(DATA TO USE begins)

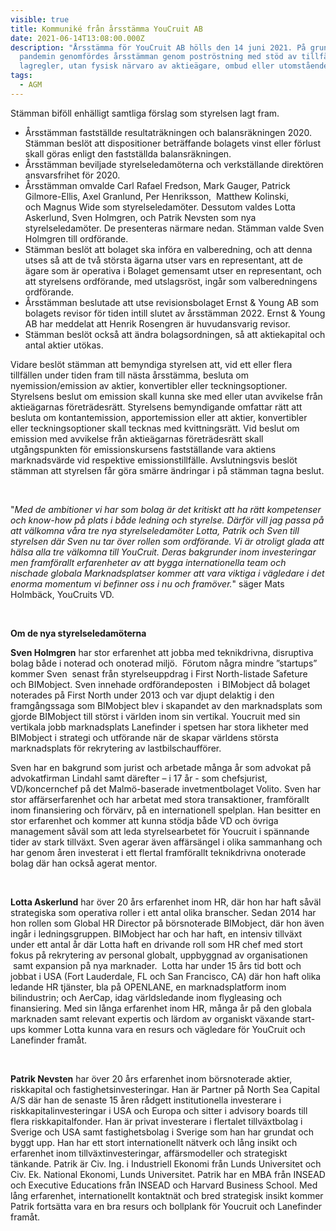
 ```yaml
---
visible: true
title: Kommuniké från årsstämma YouCruit AB
date: 2021-06-14T13:08:00.000Z
description: "Årsstämma för YouCruit AB hölls den 14 juni 2021. På grund av
  pandemin genomfördes årsstämman genom poströstning med stöd av tillfälliga
  lagregler, utan fysisk närvaro av aktieägare, ombud eller utomstående. "
tags:
  - AGM
---
```

Stämman biföll enhälligt samtliga förslag som styrelsen lagt fram.

* Årsstämman fastställde resultaträkningen och balansräkningen 2020. Stämman beslöt att dispositioner beträffande bolagets vinst eller förlust skall göras enligt den fastställda balansräkningen.
* Årsstämman beviljade styrelseledamöterna och verkställande direktören ansvarsfrihet för 2020.
* Årsstämman omvalde Carl Rafael Fredson, Mark Gauger, Patrick Gilmore-Ellis, Axel Granlund, Per Henriksson,  Matthew Kolinski, och Magnus Wide som styrelseledamöter. Dessutom valdes Lotta Askerlund, Sven Holmgren, och Patrik Nevsten som nya styrelseledamöter. De presenteras närmare nedan. Stämman valde Sven Holmgren till ordförande.
* Stämman beslöt att bolaget ska införa en valberedning, och att denna utses så att de två största ägarna utser vars en representant, att de ägare som är operativa i Bolaget gemensamt utser en representant, och att styrelsens ordförande, med utslagsröst, ingår som valberedningens ordförande.
* Årsstämman beslutade att utse revisionsbolaget Ernst & Young AB som bolagets revisor för tiden intill slutet av årsstämman 2022. Ernst & Young AB har meddelat att Henrik Rosengren är huvudansvarig revisor.
* Stämman beslöt också att ändra bolagsordningen, så att aktiekapital och antal aktier utökas.

Vidare beslöt stämman att bemyndiga styrelsen att, vid ett eller flera tillfällen under tiden fram till nästa årsstämma, besluta om nyemission/emission av aktier, konvertibler eller teckningsoptioner. Styrelsens beslut om emission skall kunna ske med eller utan avvikelse från aktieägarnas företrädesrätt. Styrelsens bemyndigande omfattar rätt att besluta om kontantemission, apportemission eller att aktier, konvertibler eller teckningsoptioner skall tecknas med kvittningsrätt. Vid beslut om emission med avvikelse från aktieägarnas företrädesrätt skall utgångspunkten för emissionskursens fastställande vara aktiens marknadsvärde vid respektive emissionstillfälle. Avslutningsvis beslöt stämman att styrelsen får göra smärre ändringar i på stämman tagna beslut.

 

"*Med de ambitioner vi har som bolag är det kritiskt att ha rätt kompetenser och know-how på plats i både ledning och styrelse. Därför vill jag passa på att välkomna våra tre nya styrelseledamöter Lotta, Patrik och Sven till styrelsen där Sven nu tar över rollen som ordförande. Vi är otroligt glada att hälsa alla tre välkomna till YouCruit. Deras bakgrunder inom investeringar men framförallt erfarenheter av att bygga internationella team och nischade globala Marknadsplatser kommer att vara viktiga i vägledare i det enorma momentum vi befinner oss i nu och framöver.*" säger Mats Holmbäck, YouCruits VD.

 

**Om de nya styrelseledamöterna**

**Sven Holmgren** har stor erfarenhet att jobba med teknikdrivna, disruptiva bolag både i noterad och onoterad miljö.  Förutom några mindre ”startups” kommer Sven  senast från styrelseuppdrag i First North-listade Safeture och BIMobject. Sven innehade ordförandeposten  i BIMobject då bolaget noterades på First North under 2013 och var djupt delaktig i den framgångssaga som BIMobject blev i skapandet av den marknadsplats som gjorde BIMobject till störst i världen inom sin vertikal. Youcruit med sin vertikala jobb marknadsplats Lanefinder i spetsen har stora likheter med BIMobject i strategi och utförande när de skapar världens största marknadsplats för rekrytering av lastbilschaufförer.

Sven har en bakgrund som jurist och arbetade många år som advokat på advokatfirman Lindahl samt därefter – i 17 år - som chefsjurist, VD/koncernchef på det Malmö-baserade invetmentbolaget Volito. Sven har stor affärserfarenhet och har arbetat med stora transaktioner, framförallt inom finansiering och förvärv, på en internationell spelplan. Han besitter en stor erfarenhet och kommer att kunna stödja både VD och övriga management såväl som att leda styrelsearbetet för Youcruit i spännande tider av stark tillväxt. Sven agerar även affärsängel i olika sammanhang och har genom åren investerat i ett flertal framförallt teknikdrivna onoterade bolag där han också agerat mentor.

 

**Lotta Askerlund** har över 20 års erfarenhet inom HR, där hon har haft såväl strategiska som operativa roller i ett antal olika branscher. Sedan 2014 har hon rollen som Global HR Director på börsnoterade BIMobject, där hon även ingår i ledningsgruppen. BIMobject har och har haft, en intensiv tillväxt under ett antal år där Lotta haft en drivande roll som HR chef med stort fokus på rekrytering av personal globalt, uppbyggnad av organisationen  samt expansion på nya marknader.  Lotta har under 15 års tid bott och jobbat i USA (Fort Lauderdale, FL och San Francisco, CA) där hon haft olika ledande HR tjänster, bla på OPENLANE, en marknadsplatform inom bilindustrin; och AerCap, idag världsledande inom flygleasing och finansiering. Med sin långa erfarenhet inom HR, många år på den globala marknaden samt relevant expertis och lärdom av organiskt växande start-ups kommer Lotta kunna vara en resurs och vägledare för YouCruit och Lanefinder framåt. 

 

**Patrik Nevsten** har över 20 års erfarenhet inom börsnoterade aktier, riskkapital och fastighetsinvesteringar. Han är Partner på North Sea Capital A/S där han de senaste 15 åren rådgett institutionella investerare i riskkapitalinvesteringar i USA och Europa och sitter i advisory boards till flera riskkapitalfonder. Han är privat investerare i flertalet tillväxtbolag i Sverige och USA samt fastighetsbolag i Sverige som han har grundat och byggt upp. Han har ett stort internationellt nätverk och lång insikt och erfarenhet inom tillväxtinvesteringar, affärsmodeller och strategiskt tänkande. Patrik är Civ. Ing. i Industriell Ekonomi från Lunds Universitet och Civ. Ek. National Ekonomi, Lunds Universitet. Patrik har en MBA från INSEAD och Executive Educations från INSEAD och Harvard Business School. Med lång erfarenhet, internationellt kontaktnät och bred strategisk insikt kommer Patrik fortsätta vara en bra resurs och bollplank för Youcruit och Lanefinder framåt.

(DATA TO USE ends)

WHAT THIS TASK INVOLVES ▸
Using the entries above, state how many lines include the word "största", with no other words.

TASK RESPONSE ▸
2